Yep I'm hip to the other ways.  I don't particularly want to spline the crack and try to refin over it.  I like your idea of the dowel installation with a dry clamp then glue it all together.  In fact at this point I might do that with the other screw holes in the affected area. 

I'll probably stick with Hide Glue as that's what I used originally.  It's possible I over-dilluted it on the first try as another person suggested?  So I'll mix up a new batch and give 'er another try.  I also like the Epoxy idea, but...  with the new enlarged dowels, Hide Glue should do the trick.  (I hope) 

 

Thanks!

Greg

Russell, you are brilliant!

Attached are fruits of my labor.

Thanks for your great advice.

 

Greg

Hey Greg, you seem pretty experienced with hide glue.  I'll add one item: I generally don't use hide glue if there's any trace of old glue.  It just doesn't grab.  I only use it on bare wood.  Just my 2 pennies.  Glad it worked out.

Nice cauls, btw

Maybe the glue wasn 't completely cured, or it was too diluted.

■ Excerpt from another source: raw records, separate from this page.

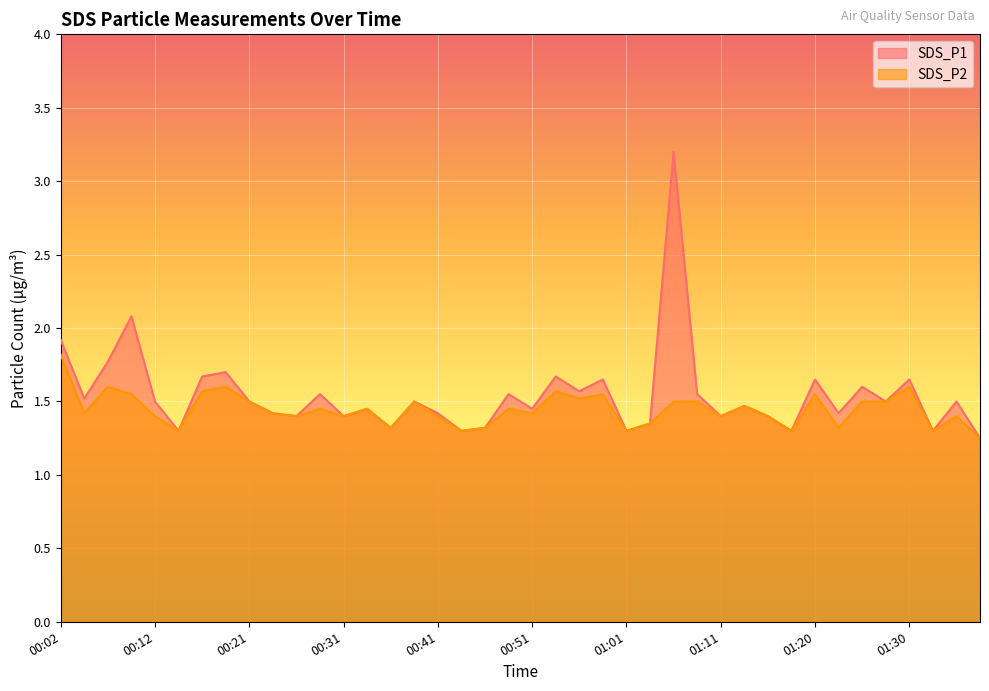

What are all the series names shown in the legend?

SDS_P1, SDS_P2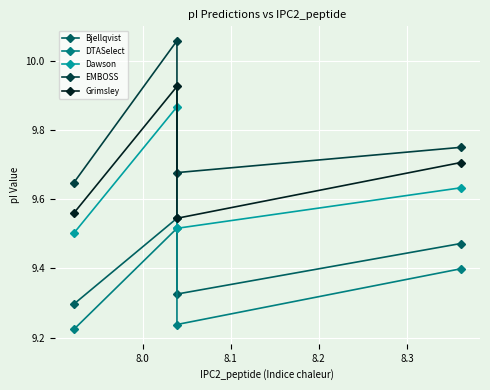

Rank the series by their maximum value, from highest to lowest.

EMBOSS, Grimsley, Dawson, Bjellqvist, DTASelect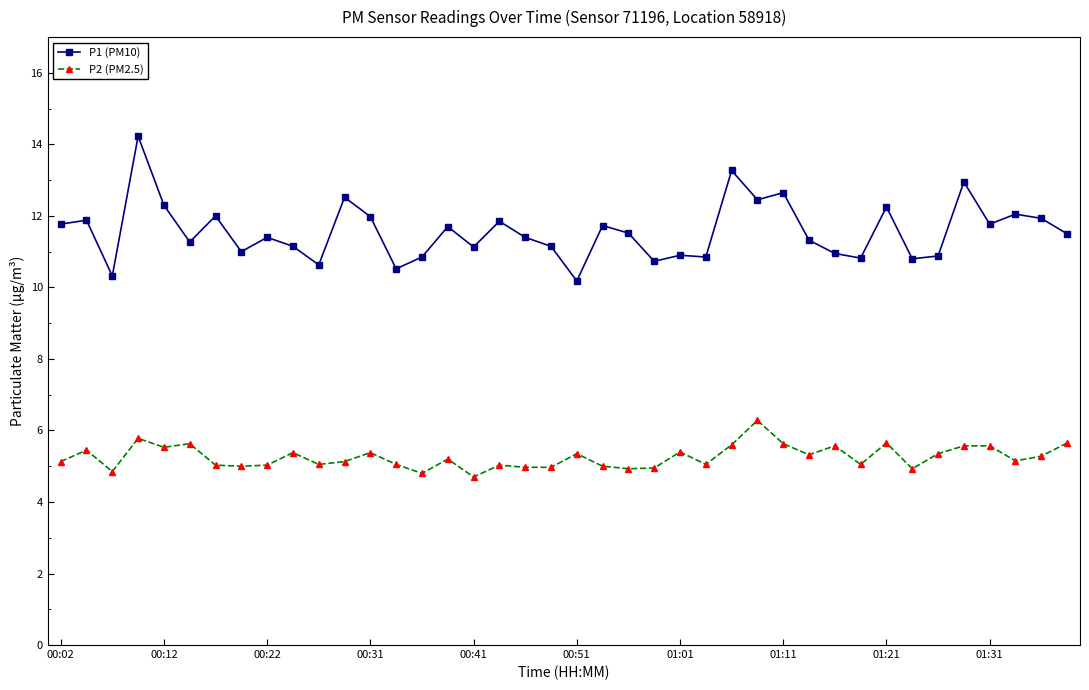

True or false: P2 (PM2.5) and P1 (PM10) cross at least once.

False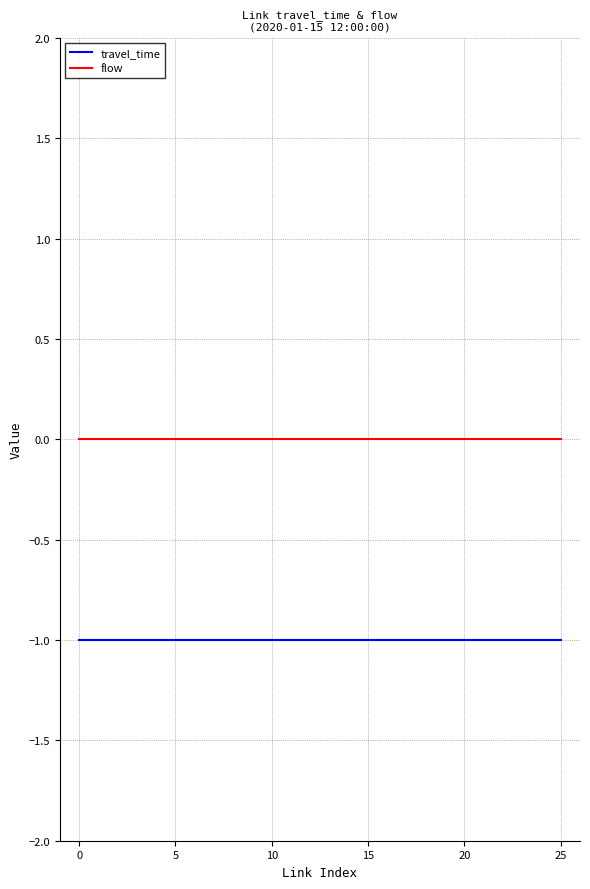

Which series has the largest total across all categories?

flow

After cleaning and letting it dry, I'd use cyanoacrylate.

Courtesy of Don Teeter's book, another fix would be to cut a small square patch, perhaps 1/8" thick or less. Size it to fit within the confines of the tuner backplate and then glue and trim. Once dried, do the pilot hole/waxed threads reattachment.  He was using this on classical tuners but I've tried it on ones like this and it does work. You just have to make the patch fit the shape closer.